Sunday, January 12, 2025

Philippe Barassat | Mon copain Rachid (My Friend Rachid) / 1998

pay to touch

by Douglas Messerlli

 

Philippe Barassat (screenwriter and director) Mon copain Rachid (My Friend Rachid) / 1998

 

It is difficult, in some senses to imagine the charming French film My Friend Rachid as an LGBTQ film since its major focus appears to be on a young sexually curious nine-year-old boy at a time when most boys first become interested in their own bodies of those of their peers. Eric (Jonathan Reyes) is simply obsessed with the size of his older Arab friend Rachid’s (Nordine Mezaache) cock, and begs him to show it to him and let him touch it whenever possible.


     Most of the time, Rachid will show him his penis, but will not let him touch it because to fondle it or even allow it to be touched would mean he was homosexual. But gradually, Rachid learns how to manipulate the young boy into paying to touch it, Eric only too willing to beg for money, under various false pretenses, so that he might grasp and handle his large-dicked pal.

      But then there are also moments that seem almost dream-like to Eric when Rachid takes the activity a bit further, as for example, when working in an arab night club as a waiter he encourages Eric to join him on a large constructed cock which flies through the sky over the small stage as part of the act, female Arab singers performing below.


      At another point, Rachid suggests that Eric “become” his penis on the lookout for girls and others who might interested in him.  

     And on another night, after fighting with some boys over a girl who he’s hired for sex, Rachid slips into Eric’s bed and, given the description of Eric’s dream wherein Rachid was joyfully being hung on the cross while he himself suffered the pain, the narrative hints that the older boy engaged in sex with the younger in his sleep. In the morning Rachid insists Eric owes him 100 fins (francs).

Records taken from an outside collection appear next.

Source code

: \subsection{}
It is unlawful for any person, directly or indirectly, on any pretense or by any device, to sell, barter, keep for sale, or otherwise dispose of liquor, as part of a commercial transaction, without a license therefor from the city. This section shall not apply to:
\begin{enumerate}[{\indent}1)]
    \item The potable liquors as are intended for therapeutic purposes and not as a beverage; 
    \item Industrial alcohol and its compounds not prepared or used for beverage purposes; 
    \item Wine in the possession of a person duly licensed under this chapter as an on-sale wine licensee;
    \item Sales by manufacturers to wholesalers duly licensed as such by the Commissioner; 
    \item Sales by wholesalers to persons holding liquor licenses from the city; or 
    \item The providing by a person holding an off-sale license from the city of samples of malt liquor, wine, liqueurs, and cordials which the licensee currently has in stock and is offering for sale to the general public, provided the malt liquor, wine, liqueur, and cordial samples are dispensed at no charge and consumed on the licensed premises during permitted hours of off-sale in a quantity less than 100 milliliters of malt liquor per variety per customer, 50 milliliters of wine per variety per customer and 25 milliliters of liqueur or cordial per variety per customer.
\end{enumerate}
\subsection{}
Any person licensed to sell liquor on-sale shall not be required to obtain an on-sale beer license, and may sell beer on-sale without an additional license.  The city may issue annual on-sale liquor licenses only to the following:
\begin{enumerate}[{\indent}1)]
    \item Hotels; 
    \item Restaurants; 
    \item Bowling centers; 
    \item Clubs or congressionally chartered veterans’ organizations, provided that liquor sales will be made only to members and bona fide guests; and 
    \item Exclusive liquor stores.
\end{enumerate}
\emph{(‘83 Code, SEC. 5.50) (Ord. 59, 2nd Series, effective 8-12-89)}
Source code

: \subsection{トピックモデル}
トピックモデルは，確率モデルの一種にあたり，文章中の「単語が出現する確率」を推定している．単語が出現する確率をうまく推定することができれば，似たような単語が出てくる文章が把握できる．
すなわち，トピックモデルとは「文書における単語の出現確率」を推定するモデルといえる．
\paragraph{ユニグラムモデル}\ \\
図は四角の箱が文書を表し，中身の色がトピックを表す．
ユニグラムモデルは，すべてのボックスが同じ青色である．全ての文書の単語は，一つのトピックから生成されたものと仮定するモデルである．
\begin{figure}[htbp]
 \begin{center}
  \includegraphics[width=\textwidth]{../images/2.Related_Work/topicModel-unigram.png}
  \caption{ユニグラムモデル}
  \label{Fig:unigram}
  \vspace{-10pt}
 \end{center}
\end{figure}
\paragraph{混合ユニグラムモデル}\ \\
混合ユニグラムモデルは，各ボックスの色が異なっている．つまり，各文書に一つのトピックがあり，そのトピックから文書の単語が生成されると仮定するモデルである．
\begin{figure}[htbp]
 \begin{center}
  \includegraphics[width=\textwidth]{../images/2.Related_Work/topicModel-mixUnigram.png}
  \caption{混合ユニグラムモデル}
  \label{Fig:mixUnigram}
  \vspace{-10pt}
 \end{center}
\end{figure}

     Gradually, it becomes apparent that, in some respects, this is a story not about Eric’s sexuality, but Rachid’s as he moves gradually, with his outsized cock, into prostitution. Eric grows up, marries and has children, producing an almost stereotypical bourgeois family.


      But when he encounters Rachid one day on the street, who readily greets him, Rachid’s friends ask if Eric might have been a client, Rachid insisting, no he was a fellow classmate, a pal.

      What we realize is that his “pal” helped to show Rachid how to be a male prostitute without being self-labeled as a homosexual. As long as money was exchanged, touching his cock was perfectly permissible—perhaps even enjoyable for Rachid. But when Eric’s mother, suspicious of his constant requests for money, cut off the supply, Rachid disappeared from his life.

     The naïve Eric seems not even able to perceive how he helped train a young man in the life of prostitution, the way perhaps, the French society as a whole can never truly comprehend how their racism, lack of job equality, and failure to socially accept outsiders such as Rachid help to inculcate the idea for those who remain outside their cultural boundaries that the only choices they have in order to survive are robbery, drug dealing, prostitution, or welfare.

      Barassat’s comedy, accordingly, gets turned on its head. And yes, the little film becomes very much an LGBTQ story, being as it is about a male prostitute, who like so many who perform the same role, cannot accept themselves as being queer. They use sex, so they argue, only to make money, not to enjoy the pleasures of the body, while, of course, quite enjoying being sucked off or fucking some of their clients.

      At turns light-hearted and fantastical, Barassat’s small 19-minute gem is also a lovely satire of the bourgeois French culture, which the previously sexually fascinated adolescent eventually joins and ultimately comes to represent.

 

Los Angeles, January 12, 2025

Reprinted from My Queer Cinema blog (January 2025).